**CONSIGNE**
Recopiez fidèlement le passage du texte fourni ci-dessous, de « Cet acte a soulevé » jusqu'à « sanctions exemplaires ! » inclus.

Le monde a été écoeuré de son évidente sauvagerie.

Débord

Le 31 juillet 2015, comme pour commémorer « Bordure protectrice », des colons en bande ont incendié deux maisons dans le village de Douma au voisinage de Naplouse.

Un enfant de 18 mois, calciné, en est mort immédiatement.

Cet acte a soulevé une indignation à la mesure de sa barbarie. Il a suscité des commentaires et des condamnations unanimes qui ont été répercutés par les médias y compris ceux habituellement muets sur les crimes des sionistes. Le chef de file des soixante députés israéliens qui siègent à l’Assemblée Nationale a requis contre les pyromanes des sanctions exemplaires !

L’émoi mondialisé est une réplique inconsciente à l’incrustation dans les esprits du « four crématoire ». L’industrie de l’holocauste a réussi à justifier l’existence d’Israël par le traitement par le régime nazi de la question juive que l’opinion est convoquée à toujours expier. Or le dernier passe-temps adopté sans bravoure car sûrs de leur impunité par les colons de transformer des Palestiniens en torches vivantes évoque les termes de la solution finale.

Bombarder depuis le ciel est une extermination civilisée, admissible.

Le corps à corps et les combats rapprochés y compris le sacrifice par le feu appartiennent à l’ordre de la vulgarité et de l’immoralité. À proscrire à l’ère de la surveillance par les drones, du contrôle des populations par le phosphore blanc, les bombes assourdissantes, les sanctions économiques et les blocus.

La grande affaire pour les actuels occupants de la Palestine colonisée est l’accolement fait par Netanyahu des deux termes Juif et Terroriste.

Le responsable actuel de l’administration coloniale a ressenti la nécessité d’installer des contre-feux en isolant les « quelques Juifs fondamentalistes extrémistes » du reste de la population, la saine d’esprit, elle qui venait assister depuis la colline de Sdérot au bombardement de Gaza, sur des fauteuils en rangs serrés, cornets de pop corn à la main.

Il sollicite de l’argent et des armes pour défendre son régime doté de l’arme nucléaire contre des lanceurs de pierre. Une loi vient d’être adoptée qui prévoit 20 ans d’emprisonnement pour toute personne lapidant un char avec son arbalète.

Un diplomate de Tel Aviv en poste à Berlin vient d’affirmer haut et fort que les relations avec l’Allemagne ne seront jamais normalisées car il est dans l’intérêt de l’État qu’il représente de maintenir toujours active la culpabilité allemande. La gratuité des sous-marins Dolphin est à ce prix.

**DONNÉES**
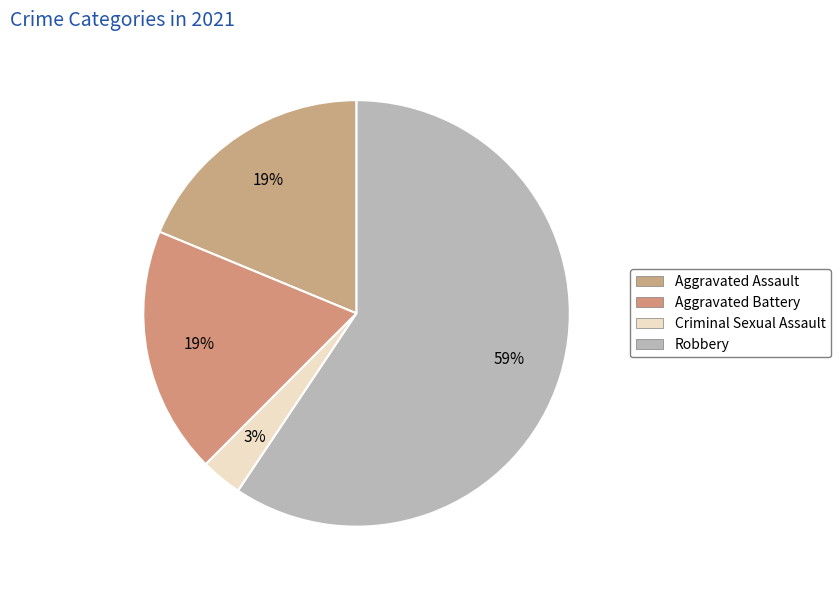

To the nearest percent, what percentage of the pie is Criminal Sexual Assault?

3%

**RÉPONSE**
Cet acte a soulevé une indignation à la mesure de sa barbarie. Il a suscité des commentaires et des condamnations unanimes qui ont été répercutés par les médias y compris ceux habituellement muets sur les crimes des sionistes. Le chef de file des soixante députés israéliens qui siègent à l’Assemblée Nationale a requis contre les pyromanes des sanctions exemplaires !